Jennifer Branch, the attorney representing the clinics in Dayton and Cincinnati, said the investigative documents show the state is on a mission to shutter abortion clinics.
“I’m not surprised that these records from the department show what we’ve always known: their goal is not to give transfer agreements to abortion clinics if they can,” Branch said.
Branch said she will use the health department’s mistaken renewal of the clinic’s license as an argument in the legal proceedings over the state-ordered closure of the clinic.
A spokeswoman for the health department acknowledged that certain outpatient surgery clinics — whether they be Lasik centers, nursing homes or abortion clinics — are sometimes given extra scrutiny because of extenuating circumstances.
“The ‘clinics of note’ on the ‘watch list’ could include any facility licensed by the Ohio Department of Health,” said Tess Pollock, a health department spokeswoman. “Most commonly, it is because a facility is undergoing enforcement actions, like a proposed license revocation.”
‘Overkill’
A timeline of the investigation spells out what happened before the renewal. It starts in October 2011 when the Lebanon Road Surgery clinic in Sharonville received a one-year variance. The clinic had been operating under a variance for more than a decade.
A month later the state revised its variance protocol “with assistance of (the) Governor’s Office,” records say.
For more than a decade, the health department typically would approve licenses for abortion clinics that didn’t have a written patient transfer agreement with a nearby hospital, as required under state law, but instead identified a “back-up doctor” who has admitting privileges to a hospital as an alternative, Croy said.
That changed in 2011 when the Kasich administration took over, he said. He said the department was directed to no longer procedurally approve backup doctors as an alternative to written transfer agreements.
Meetings were held to design a review process. But miscommunication and employee mistakes led to a backlog of license renewals that filled four pages by the time LRS applied for a renewal in 2012. State records indicate that two employees were hurriedly trained, and one of them accidentally renewed the application. When this was caught, a letter was sent hours later to the clinic’s owner reversing the department’s license renewal.
“Overall, this is a case of inaction over time which created an environment allowing mistakes,” concluded Labor Relations Administrator Monica Rausch in October 2012.

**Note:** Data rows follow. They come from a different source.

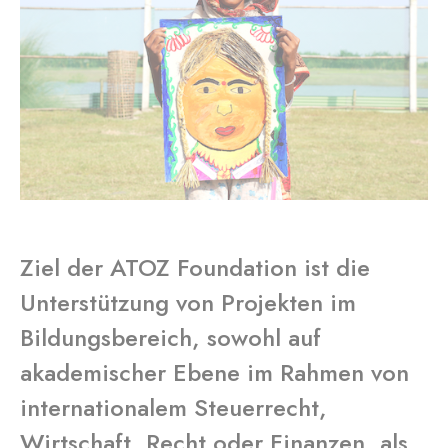
Ziel der ATOZ Foundation ist die
Unterstützung von Projekten im
Bildungsbereich, sowohl auf
akademischer Ebene im Rahmen von
internationalem Steuerrecht,
Wirtschaft, Recht oder Finanzen, als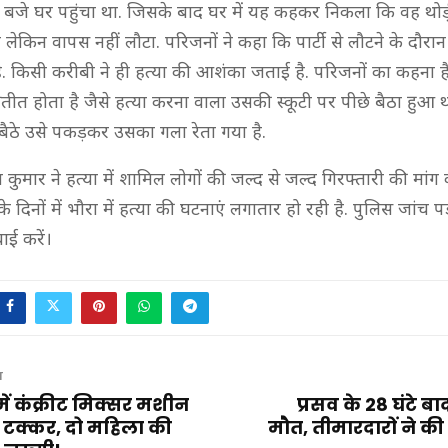
बजे घर पहुंचा था. जिसके बाद घर में यह कहकर निकला कि वह थोड़ी 
ेकिन वापस नहीं लौटा. परिजनों ने कहा कि पार्टी से लौटने के दौरा
है. किसी करीबी ने ही हत्या की आशंका जताई है. परिजनों का कहना 
तीत होता है जैसे हत्या करना वाला उसकी स्कूटी पर पीछे बैठा हुआ था
े बैठे उसे पकड़कर उसका गला रेता गया है.
िव कुमार ने हत्या में शामिल लोगों की जल्द से जल्द गिरफ्तारी की मांग की
 दिनों में भौरा में हत्या की घटनाएं लगातार हो रही है. पुलिस जांच
वाई करें।
T
ें कंक्रीट मिक्सर मशीन
प्रसव के 28 घंटे 
टक्कर, दो महिला की
मौत, तीमारदारों ने की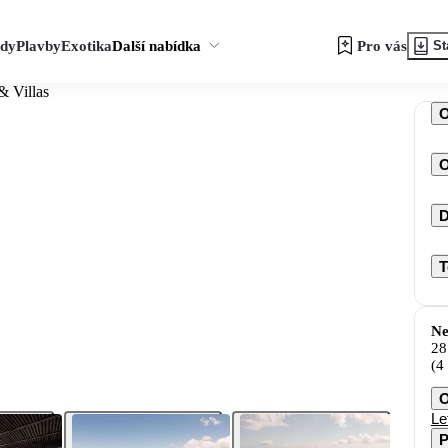
zdy
Plavby
Exotika
Další nabídka
Pro vás
St
& Villas
O
D
T
Ne
28
(4
O
Le
P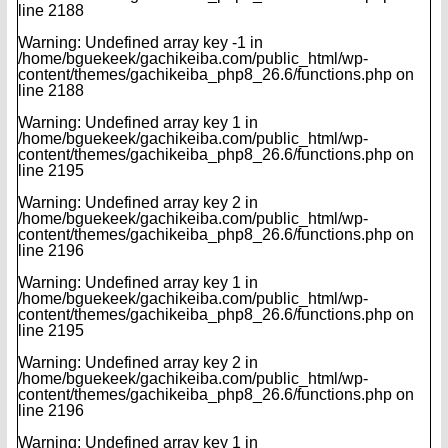
line
2188
Warning
: Undefined array key -1 in
/home/bguekeek/gachikeiba.com/public_html/wp-
content/themes/gachikeiba_php8_26.6/functions.php
on
line
2188
Warning
: Undefined array key 1 in
/home/bguekeek/gachikeiba.com/public_html/wp-
content/themes/gachikeiba_php8_26.6/functions.php
on
line
2195
Warning
: Undefined array key 2 in
/home/bguekeek/gachikeiba.com/public_html/wp-
content/themes/gachikeiba_php8_26.6/functions.php
on
line
2196
Warning
: Undefined array key 1 in
/home/bguekeek/gachikeiba.com/public_html/wp-
content/themes/gachikeiba_php8_26.6/functions.php
on
line
2195
Warning
: Undefined array key 2 in
/home/bguekeek/gachikeiba.com/public_html/wp-
content/themes/gachikeiba_php8_26.6/functions.php
on
line
2196
Warning
: Undefined array key 1 in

Croy, the health department’s chief of inspections at the time, said the clinic’s license renewal was an accident — nothing more than the push of a wrong button. He called the response “unusual” and “overkill.”
“If my retirement hadn’t been timely, I had no question in my mind that I would have been disciplined just because I was the bureau chief,” Croy said. “An example had to be made, that’s what took place.”
Governor’s office spokesman Rob Nichols wouldn’t comment on how involved the administration was in revising the department’s policy or its internal investigation, citing the ongoing lawsuit.
In a statement, Pollock said the punishment handed out to department of health employees was necessary.
“If we’re going to hold Ohio’s health care providers to tough standards we also have to hold ourselves, the regulators, to tough standards, whether we like it or not,” she wrote.